ATP was measured in pDCs that had been stimulated under various conditions for 24 h: (A) Resting pDCs, or pDCs stimulated with CpGA alone or in the presence of MAR1-5A3 to block IFNAR, or with IFN-α, or (B) pDCs cultured alone or with the indicated inhibitors, or with CpG alone or with the indicated inhibitors. Data are mean ± SEM of reads from triplicate samples from one experiment, representative of 3. The statistical significance of differences in ATP, by Student’s t-test, are marked as follows: ^*, P < 0.05; ^**, P < 0.01; ^***, P < 0.001.

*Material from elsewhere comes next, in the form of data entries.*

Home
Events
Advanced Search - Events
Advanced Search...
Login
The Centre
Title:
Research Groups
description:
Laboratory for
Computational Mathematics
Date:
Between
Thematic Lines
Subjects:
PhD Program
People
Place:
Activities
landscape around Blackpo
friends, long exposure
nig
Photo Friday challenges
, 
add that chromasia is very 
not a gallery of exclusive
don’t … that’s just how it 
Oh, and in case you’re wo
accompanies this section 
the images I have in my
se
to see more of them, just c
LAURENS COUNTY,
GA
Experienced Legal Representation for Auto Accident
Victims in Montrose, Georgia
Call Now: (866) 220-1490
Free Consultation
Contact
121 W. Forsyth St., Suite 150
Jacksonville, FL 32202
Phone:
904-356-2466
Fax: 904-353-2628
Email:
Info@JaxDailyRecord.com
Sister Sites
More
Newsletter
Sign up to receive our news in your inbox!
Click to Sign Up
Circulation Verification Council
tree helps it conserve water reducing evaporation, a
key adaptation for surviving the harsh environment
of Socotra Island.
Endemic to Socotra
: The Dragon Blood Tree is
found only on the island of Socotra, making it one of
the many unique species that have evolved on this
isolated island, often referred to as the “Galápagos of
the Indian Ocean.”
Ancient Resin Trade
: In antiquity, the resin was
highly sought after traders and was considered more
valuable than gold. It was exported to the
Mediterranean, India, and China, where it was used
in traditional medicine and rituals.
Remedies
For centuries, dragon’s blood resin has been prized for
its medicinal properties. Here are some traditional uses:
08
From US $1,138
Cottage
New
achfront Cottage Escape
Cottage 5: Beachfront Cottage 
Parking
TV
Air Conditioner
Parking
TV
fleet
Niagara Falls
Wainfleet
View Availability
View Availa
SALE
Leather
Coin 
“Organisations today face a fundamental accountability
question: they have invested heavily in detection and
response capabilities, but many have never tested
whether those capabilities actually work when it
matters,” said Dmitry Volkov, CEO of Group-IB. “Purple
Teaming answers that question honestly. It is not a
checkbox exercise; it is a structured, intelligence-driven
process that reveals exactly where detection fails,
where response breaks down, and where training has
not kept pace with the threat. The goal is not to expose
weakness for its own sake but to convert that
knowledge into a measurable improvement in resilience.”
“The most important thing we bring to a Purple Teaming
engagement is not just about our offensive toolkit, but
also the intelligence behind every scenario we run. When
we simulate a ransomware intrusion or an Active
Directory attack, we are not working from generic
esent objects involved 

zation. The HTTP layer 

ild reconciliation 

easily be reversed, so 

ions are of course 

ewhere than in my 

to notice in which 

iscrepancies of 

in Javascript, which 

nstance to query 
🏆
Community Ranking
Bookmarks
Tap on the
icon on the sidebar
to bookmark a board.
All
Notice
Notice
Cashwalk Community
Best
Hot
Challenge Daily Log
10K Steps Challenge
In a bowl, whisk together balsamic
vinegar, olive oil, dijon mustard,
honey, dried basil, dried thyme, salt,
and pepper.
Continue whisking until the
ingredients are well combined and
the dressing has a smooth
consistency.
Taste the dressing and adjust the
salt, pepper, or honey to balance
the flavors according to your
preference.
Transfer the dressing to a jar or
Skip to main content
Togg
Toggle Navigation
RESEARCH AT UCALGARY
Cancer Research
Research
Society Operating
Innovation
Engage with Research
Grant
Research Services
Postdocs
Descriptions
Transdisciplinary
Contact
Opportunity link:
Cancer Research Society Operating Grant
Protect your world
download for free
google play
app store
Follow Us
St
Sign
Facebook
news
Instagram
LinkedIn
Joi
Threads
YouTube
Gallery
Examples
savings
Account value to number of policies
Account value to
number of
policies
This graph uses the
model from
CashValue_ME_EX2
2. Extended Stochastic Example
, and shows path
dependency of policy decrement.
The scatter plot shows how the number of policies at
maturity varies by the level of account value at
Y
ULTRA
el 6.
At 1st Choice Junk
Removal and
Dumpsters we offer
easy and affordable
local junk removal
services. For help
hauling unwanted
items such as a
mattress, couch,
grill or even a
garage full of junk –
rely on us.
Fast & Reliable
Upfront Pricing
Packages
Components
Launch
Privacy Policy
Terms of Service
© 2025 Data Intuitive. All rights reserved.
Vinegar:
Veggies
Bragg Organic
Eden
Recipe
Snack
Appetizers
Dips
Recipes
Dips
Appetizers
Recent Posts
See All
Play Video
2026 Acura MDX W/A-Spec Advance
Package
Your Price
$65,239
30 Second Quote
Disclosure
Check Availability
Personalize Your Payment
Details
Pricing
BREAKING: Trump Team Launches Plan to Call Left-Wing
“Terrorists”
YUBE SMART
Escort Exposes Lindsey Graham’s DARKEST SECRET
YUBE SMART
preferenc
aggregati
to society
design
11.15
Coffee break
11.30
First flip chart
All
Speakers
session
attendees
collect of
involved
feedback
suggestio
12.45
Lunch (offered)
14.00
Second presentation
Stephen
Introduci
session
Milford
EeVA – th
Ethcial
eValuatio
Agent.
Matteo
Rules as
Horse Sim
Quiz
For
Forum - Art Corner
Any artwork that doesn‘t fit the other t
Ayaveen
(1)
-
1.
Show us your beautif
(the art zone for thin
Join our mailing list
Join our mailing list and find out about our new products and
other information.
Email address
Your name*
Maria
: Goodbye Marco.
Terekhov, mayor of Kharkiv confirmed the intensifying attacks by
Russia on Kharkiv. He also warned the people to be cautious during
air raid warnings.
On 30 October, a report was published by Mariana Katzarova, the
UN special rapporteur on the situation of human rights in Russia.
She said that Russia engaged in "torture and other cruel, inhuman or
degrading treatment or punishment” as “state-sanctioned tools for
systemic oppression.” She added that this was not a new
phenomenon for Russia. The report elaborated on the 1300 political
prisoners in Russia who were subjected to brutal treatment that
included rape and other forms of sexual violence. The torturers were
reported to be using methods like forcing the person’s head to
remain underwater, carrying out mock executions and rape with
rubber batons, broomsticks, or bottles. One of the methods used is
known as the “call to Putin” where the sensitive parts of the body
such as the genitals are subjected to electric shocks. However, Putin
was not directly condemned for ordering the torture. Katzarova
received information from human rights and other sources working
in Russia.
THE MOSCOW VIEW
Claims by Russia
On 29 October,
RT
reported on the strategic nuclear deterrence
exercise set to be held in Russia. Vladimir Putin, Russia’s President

Figure 7. PPARα responsive gene signature is present in response to stimulation with type I IFN and plays a central role in regulating changes in FA metabolism induced by this cytokine

Data from RNAseq analysis of resting pDCs vs. pDCs stimulated with IFN-α for 24 h were analyzed. (A) Differentially expressed genes (> 2-fold change) were analyzed to identify metabolic genes defined by RGD genes database (http://rgd.mcw.edu/rgdweb/search/genes.html), which were then examined further using DAVID focused on KEGG pathways. Pathways are color coded to match data in A. This set of differentially expressed metabolic genes was used to develop an interactive network of genes using STRING, that was annotated and modified using Cytoscape. Thicker edges represent interactions with higher support form published literature. KEGG pathways are color-highlighted as in A. Each circle represents an individual gene. Genes with more than one color are components of more than one pathway. (B) Based on the KEGG analysis in A, we specifically expanded the gene search for PPAR signaling pathways and built a network using the same strategy described in A. Individual gene names are shown. (B) Extracts of pDCs, treated as indicated, cDCs, or heart tissue, were separated by SDS-PAGE, transferred to a membrane and probed for PPARα and GAPDH (loading control). (D) Splenic pDCs were fixed and permeabilized, stained with an anti- PPARα antibody, and analyzed by flow cytometry. (E,F) pDCs were stimulated with CpG with or without the PPARα antagonist GW6471 for 24h, after which (E) IFN-α and (F) basal OCR were measured. (G) pDCs were stimulated with IFNα with or without GW6471 for 24h, after which OCR was measured. (H) OCR during a mitochondrial fitness test of PDV cells infected with LCMV Arm in the presence or absence of GW6471 for 24h. (I) Basal OCR of PDV cells infected with LCMV Arm in the presence or absence of GW6471 for 24h. (I) PDV cells were infected with LCMV for 24h in the presence or absence of IFN-α and/or GW6471, after which LCMV gp expression was measured by real time RT-PCR. The data in A and B are from RNAseq analysis of three samples of stimulated and three samples of unstimulated pDCs. Data in C and D are from individual experiments representative of 2 experiments. Data in H are mean ± SEM of reads from triplicate samples from one experiment representative of 3. Data in E-G, I, J are mean values ± SEM from 3 independent experiments. All differences shown are statistically significant (at least P < 0.05, Student’s t-test); ^*, P < 0.05; ^**, P < 0.01; ^***, P < 0.001. Please see Figure S6.